For one, Woolley-Larrera, who teaches at Coral Reef Senior High School in Miami, had never taught from a stationary position in the corner of her classroom, where she was tethered to her computer in order to address students seated both in front of her and tuned into class remotely.
"I learned more this year since I have since my first year teaching. It was transformative," she said of teaching high school during the COVID-19 pandemic.
**SNIP**
In January 2021, 78% of teachers said they experienced frequent job-related stress, compared to 40% of employed adults, according to a survey of public school teachers from the Rand Corp. funded by the National Education Association and the American Federation of Teachers
The pressures of teaching during the pandemic weighed so heavily on educators that one in four teachers said they were likely to leave their jobs by the end of the 2020-21 school year, according to the same study.
Hybrid teaching challenges - including balancing remote instruction with in-person learning - led to the most stress among teachers.
"The kids that did not want to participate - I couldn't do anything about that," said Woolley-Larrera.
(Excerpt) Read more at msn.com ...
My sister in law teaches at a private(non union) elementary/high school in Charlotte. Their daughter is the nurse I was referring to in my previous post.
God bless her. As I said I’ve been to Charlotte, long time ago.
I have a sister-in-law from Reiglewood, NC.
I’m sure there are many other more stressful jobs than teaching. But what caused the stress for teachers (even before china virus) is when they took away the paddles for correction.
The coaches with a paddle kept the boys from getting out of line during class. And the girls sure didn’t want to get embarrased by having to go sit or stand in the corner, or go to Saturday detention school for a few hours...so they behaved.

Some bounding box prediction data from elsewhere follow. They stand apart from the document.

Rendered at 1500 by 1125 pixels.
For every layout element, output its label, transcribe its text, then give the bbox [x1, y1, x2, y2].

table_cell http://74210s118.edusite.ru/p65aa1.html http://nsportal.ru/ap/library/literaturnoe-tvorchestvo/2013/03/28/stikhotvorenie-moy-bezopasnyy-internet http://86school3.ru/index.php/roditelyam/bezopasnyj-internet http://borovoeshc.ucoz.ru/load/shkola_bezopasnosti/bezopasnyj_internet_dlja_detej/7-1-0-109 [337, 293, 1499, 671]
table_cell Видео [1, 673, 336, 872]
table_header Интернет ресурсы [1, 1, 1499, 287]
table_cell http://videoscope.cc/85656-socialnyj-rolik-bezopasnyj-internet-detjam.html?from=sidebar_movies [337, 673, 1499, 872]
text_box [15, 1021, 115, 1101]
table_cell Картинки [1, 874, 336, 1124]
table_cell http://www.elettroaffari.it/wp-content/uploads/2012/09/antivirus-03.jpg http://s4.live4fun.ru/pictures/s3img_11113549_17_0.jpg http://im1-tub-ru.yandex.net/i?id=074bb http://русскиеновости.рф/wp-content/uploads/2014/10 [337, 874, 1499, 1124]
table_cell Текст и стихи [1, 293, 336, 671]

Teachers were able to teach. Students were not allowed to talk to another student while the teacher was teaching. The few discipline problems which arose each day were dealt with. This is how it still should be in schools, but the world has gotten crazier and slowly losing all common sense.
Don’t they actually have to TEACH to have job related stress?
My older brother & wife live in Matthews, NC right on the SC border.
omg, that is so true!
I’d only add that “those who think they can do” become administrators.
.
Unionized, government employee, 3/4 of a year pubic school teachers have NO idea what work is like in competitive (non-unionized), performance-based, annually reviewed real world workland.
They’ve been stressed by sitting at home doing mostly nothing, with maybe some Zoom classes later on? Oh, my goodness...no wonder our Millennials are so easily stressed out — they had it modeled at school.
As far as I am aware, every private school in SC (my daughter’s included) went back Face to Face in August. They stayed that way until May.